No-fault compensation fund not yet finalised: deputy health minister

Newly appointed deputy health minister Dr Sibongiseni Dhlomo says the department is in the process of finalising the establishment of the no-fault compensation fund. File photo.
Newly appointed deputy health minister Dr Sibongiseni Dhlomo says the department is in the process of finalising the establishment of the no-fault compensation fund. File photo.
Image: Sunday Times

The national health department announced with much fanfare in April the establishment of the no-fault compensation fund which aimed to protect citizens who were injured during the Covid-19 vaccination rollout.

However, four months after it was gazetted there is very little information on how South Africans can go about reporting injury, adverse events or deaths after being vaccinated as the fund is still being finalised.

Newly appointed deputy health minister Dr Sibongiseni Dhlomo on Tuesday told TimesLIVE that the process to establish the scheme was under way.

“It is still work in progress. We have not actually finalised the process. We are working on it and once it is fully finalised, it will be made public. For now, it is still at consultation level,” said Dhlomo.

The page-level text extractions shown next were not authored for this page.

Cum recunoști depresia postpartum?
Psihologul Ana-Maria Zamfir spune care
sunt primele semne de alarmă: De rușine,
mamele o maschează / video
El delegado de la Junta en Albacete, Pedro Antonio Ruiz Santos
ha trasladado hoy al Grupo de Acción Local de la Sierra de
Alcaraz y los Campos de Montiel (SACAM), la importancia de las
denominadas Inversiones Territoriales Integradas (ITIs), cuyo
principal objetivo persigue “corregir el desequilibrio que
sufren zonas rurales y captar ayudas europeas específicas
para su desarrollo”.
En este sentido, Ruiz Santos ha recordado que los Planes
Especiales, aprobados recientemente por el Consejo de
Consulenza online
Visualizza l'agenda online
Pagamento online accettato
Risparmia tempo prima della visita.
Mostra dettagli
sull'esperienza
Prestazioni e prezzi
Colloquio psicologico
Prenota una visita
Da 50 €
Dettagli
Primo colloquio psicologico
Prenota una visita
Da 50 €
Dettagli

When it was launched, Dhlomo was the chairperson of the portfolio committee on health in parliament. At the time, MPs criticised former health minister Dr Zweli Mkhize for fast-tracking the establishment of the scheme, saying it was hastily established with the public given four days to make comments and suggestions.

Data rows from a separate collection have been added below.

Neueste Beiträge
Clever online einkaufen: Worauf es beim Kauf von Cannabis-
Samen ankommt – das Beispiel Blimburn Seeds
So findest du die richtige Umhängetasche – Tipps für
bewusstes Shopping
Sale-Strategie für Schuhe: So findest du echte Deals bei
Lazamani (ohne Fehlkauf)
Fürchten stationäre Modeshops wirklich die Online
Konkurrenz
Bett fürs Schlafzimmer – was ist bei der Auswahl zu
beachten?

The scheme was established to meet preconditions set out by vaccine manufacturers Johnson & Johnson and Pfizer. The public had until April 19 to make comments and suggestions on the issue. The regulations were then tabled to cabinet on April 21 and gazetted on April 22.

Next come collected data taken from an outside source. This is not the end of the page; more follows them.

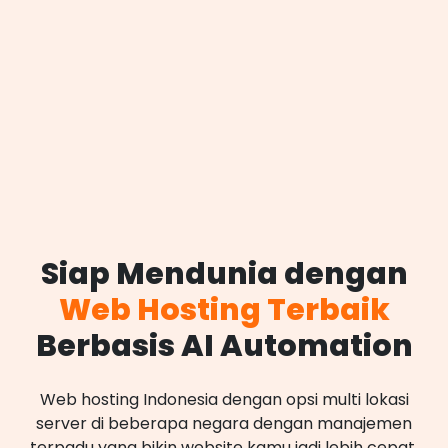
Siap Mendunia dengan
Web Hosting Terbaik
Berbasis AI Automation
Web hosting Indonesia dengan opsi multi lokasi
server di beberapa negara dengan manajemen
terpadu yang bikin website kamu jadi lebih cepat,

At the time, health director-general Dr Sandile Buthelezi told parliament that the government was working on giving effect to the regulations.

The fund, approved by the national coronavirus command council (NCCC), will be financed by government and could cost about R250m in the first year. Retired chief justice Sandile Ngcobo was tasked with heading the scheme.

Philip van Staden from the FF Plus, who has doubted the scheme, said the public was not given enough time to comment on the proposed fund.

“Taxpayers will be responsible for amassing the R250m needed for the compensation fund and therefore they have the right to provide input on how the fund will be spent,” he said.

Van Staden said the public had little confidence in the government and “to steamroller these regulations by allowing just four days for public submissions is not only undemocratic, but also raises the question of why there is so much haste to establish the fund”.

Another concern was about the fund being controlled by a department “riddled with corruption and maladministration. There is, thus, no hope that this fund will not be looted as well.”

He said further information about how many people would serve on the fund's panel tasked with considering claims and appeals, and who those people were, must be announced. The FF Plus planned to keep a close eye on the establishment and administration of the proposed fund, he added.

DA MP Siviwe Gwarube said a key function of setting up the fund was to ensure people who were unable to direct their concerns and claims to vaccine manufacturers for adverse effects and harm suffered, could direct them to the fund.

“It is a great concern that this has not been set up as is the lack of transparency in the management of the fund. This is the work that should be championed by the interministerial committee on Covid-19 led by the deputy president, which has largely been ineffective,” said Gwarube.

“This is one of the issues that we will require the new health minister Dr Joe Phaahla to brief the committee on. South Africans need greater transparency about the fund.”

The National Freedom Party’s Ahmed Munzoor Shaik Emam was also concerned about the lack of transparency.

“No transparency whatsoever and there is limited information on those with side effects and deaths after my repeated request,” he said.

Meanwhile, at the weekend deputy director-general Dr Nicholas Crisp told the Sunday Times that the government was launching a website to bust myths and answer questions.

“[On this] website everybody will be able to see what is an adverse event, what has already been reported, how to report and what the investigations found so far. All of that is due to go live next week,” he said.

Crisp said the website would be available on the SA Health Products Regulatory Authority website because Sahpra had the statutory responsibility for reporting on pharmacovigilance.